You reinstall the entire system software, and configure the system to boot from a read-only device such as a CD-ROM.

Because the system now boots from a CD-ROM, you cannot easily update system software as bugs are discovered. The attacker waits for a bug to crop up in one of your installed programs, such as sendmail. When the bug is reported, the attacker will be ready to pounce.

Your move . . .

If you think that this description sounds like an intricate game of chess, you’re right. Practical computer security is a series of actions and counteractions, attacks and defenses. As with chess, success depends on anticipating your opponent’s moves and planning countermeasures ahead of time. Simply reacting to your opponent’s moves is a recipe for failure.

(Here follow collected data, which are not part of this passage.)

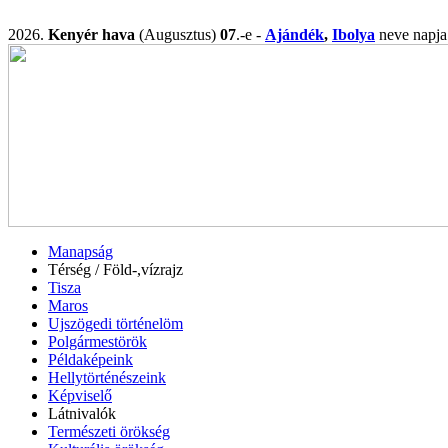
2026.
Kenyér hava
(Augusztus)
07
.-e -
Ajándék
,
Ibolya
neve nap
Manapság
Térség / Föld-,vízrajz
Tisza
Maros
Ujszögedi történelöm
Polgármestörök
Példaképeink
Hellytörténészeink
Képviselő
Látnivalók
Természeti örökség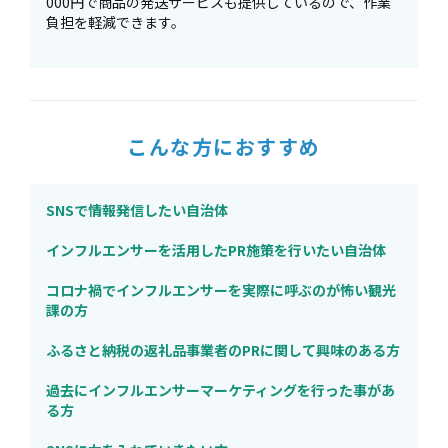
000円で商品の発送サービスも提供しているので、作業
負担を軽減できます。
こんな方におすすめ
SNSで情報発信したい自治体
インフルエンサーを活用したPR施策を行いたい自治体
コロナ禍でインフルエンサーを実際に呼ぶのが怖い観光
課の方
ふるさと納税の返礼品事業者のPRに関して興味のある方
過去にインフルエンサーマーケティングを行った事があ
る方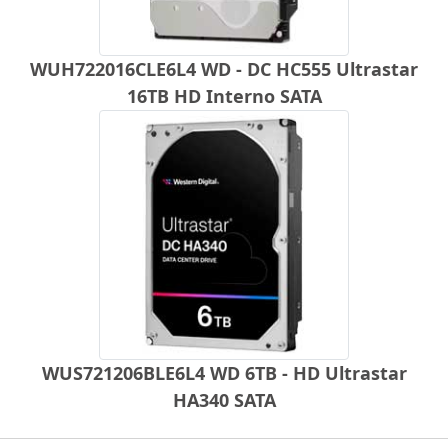
WUH722016CLE6L4 WD - DC HC555 Ultrastar
16TB HD Interno SATA
WUS721206BLE6L4 WD 6TB - HD Ultrastar
HA340 SATA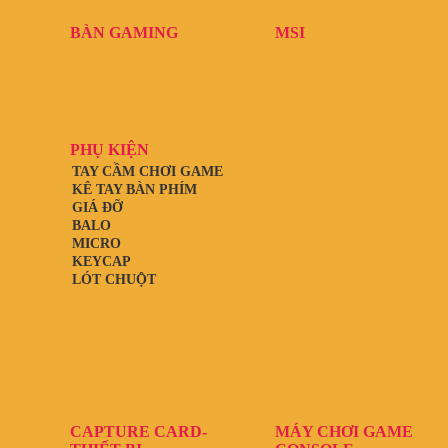
BÀN GAMING
MSI
PHỤ KIỆN
TAY CẦM CHƠI GAME
KÊ TAY BÀN PHÍM
GIÁ ĐỠ
BALO
MICRO
KEYCAP
LÓT CHUỘT
CAPTURE CARD-
MÁY CHƠI GAME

The key thing to note, however, is that somewhere, at some level, you need to trust what you are working with. Maybe you trust the hardware. Maybe you trust the CD-ROM. But at some level, you need to trust what you have on hand. Perfect security isn’t possible, so we need to settle for the next best thing: reasonable trust on which to build.

The question is, where do you place that trust?


[358] We don’t recommend such pranks. People like Harry may not realize they are difficult, and adding to their personal misery is unlikely to help their disposition or social skills. At the least, making someone’s life a little more difficult is cruel. Perhaps Harry could have gone on to invent some great security tool or computing aid for the disabled had be not been so discouraged. At the worst, we have read too many news stories about the office loner who snaps and lays waste to the office with an assault rifle.

[359] Communications of the ACM, Volume 27, Number 8, August 1984.

[360] Your typical compiler likely has many other accidental bugs and faults that aren’t so well hidden, too!